Task to carry out -> Please copy the records exactly as they appear, with all pictures left out.

Data to process ->
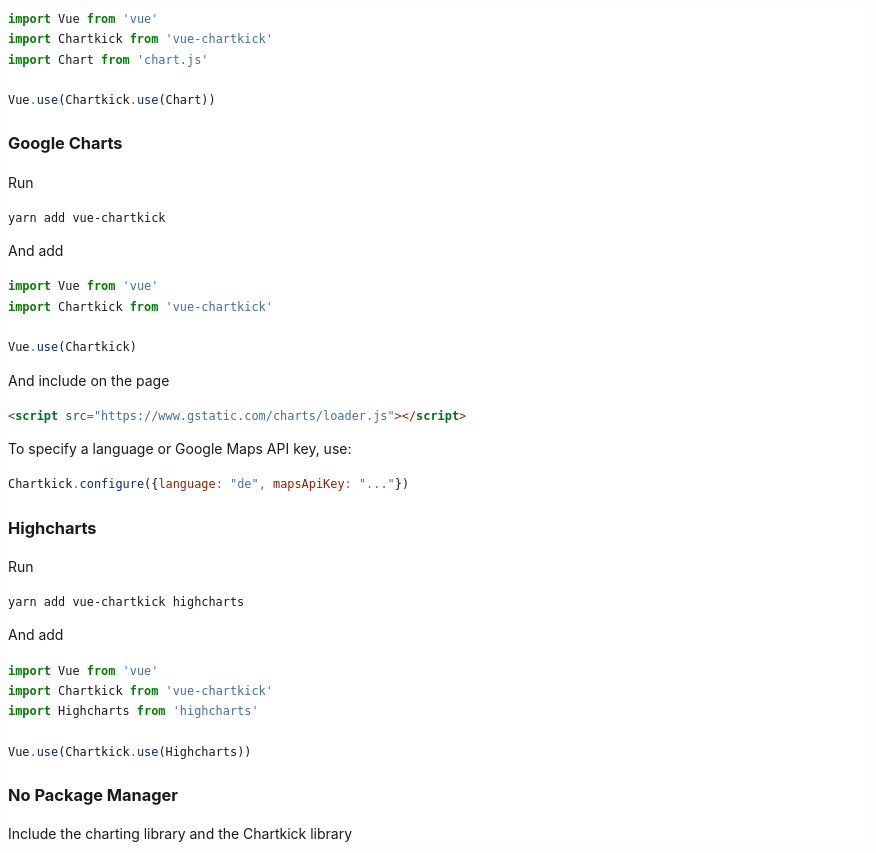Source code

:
 ```javascript
import Vue from 'vue'
import Chartkick from 'vue-chartkick'
import Chart from 'chart.js'

Vue.use(Chartkick.use(Chart))
```

### Google Charts

Run

```sh
yarn add vue-chartkick
```

And add

```javascript
import Vue from 'vue'
import Chartkick from 'vue-chartkick'

Vue.use(Chartkick)
```

And include on the page

```html
<script src="https://www.gstatic.com/charts/loader.js"></script>
```

To specify a language or Google Maps API key, use:

```javascript
Chartkick.configure({language: "de", mapsApiKey: "..."})
```

### Highcharts

Run

```sh
yarn add vue-chartkick highcharts
```

And add

```javascript
import Vue from 'vue'
import Chartkick from 'vue-chartkick'
import Highcharts from 'highcharts'

Vue.use(Chartkick.use(Highcharts))
```

### No Package Manager

Include the charting library and the Chartkick library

Written solution ->
Source code

:
 ```javascript
import Vue from 'vue'
import Chartkick from 'vue-chartkick'
import Chart from 'chart.js'

Vue.use(Chartkick.use(Chart))
```

### Google Charts

Run

```sh
yarn add vue-chartkick
```

And add

```javascript
import Vue from 'vue'
import Chartkick from 'vue-chartkick'

Vue.use(Chartkick)
```

And include on the page

```html
<script src="https://www.gstatic.com/charts/loader.js"></script>
```

To specify a language or Google Maps API key, use:

```javascript
Chartkick.configure({language: "de", mapsApiKey: "..."})
```

### Highcharts

Run

```sh
yarn add vue-chartkick highcharts
```

And add

```javascript
import Vue from 'vue'
import Chartkick from 'vue-chartkick'
import Highcharts from 'highcharts'

Vue.use(Chartkick.use(Highcharts))
```

### No Package Manager

Include the charting library and the Chartkick library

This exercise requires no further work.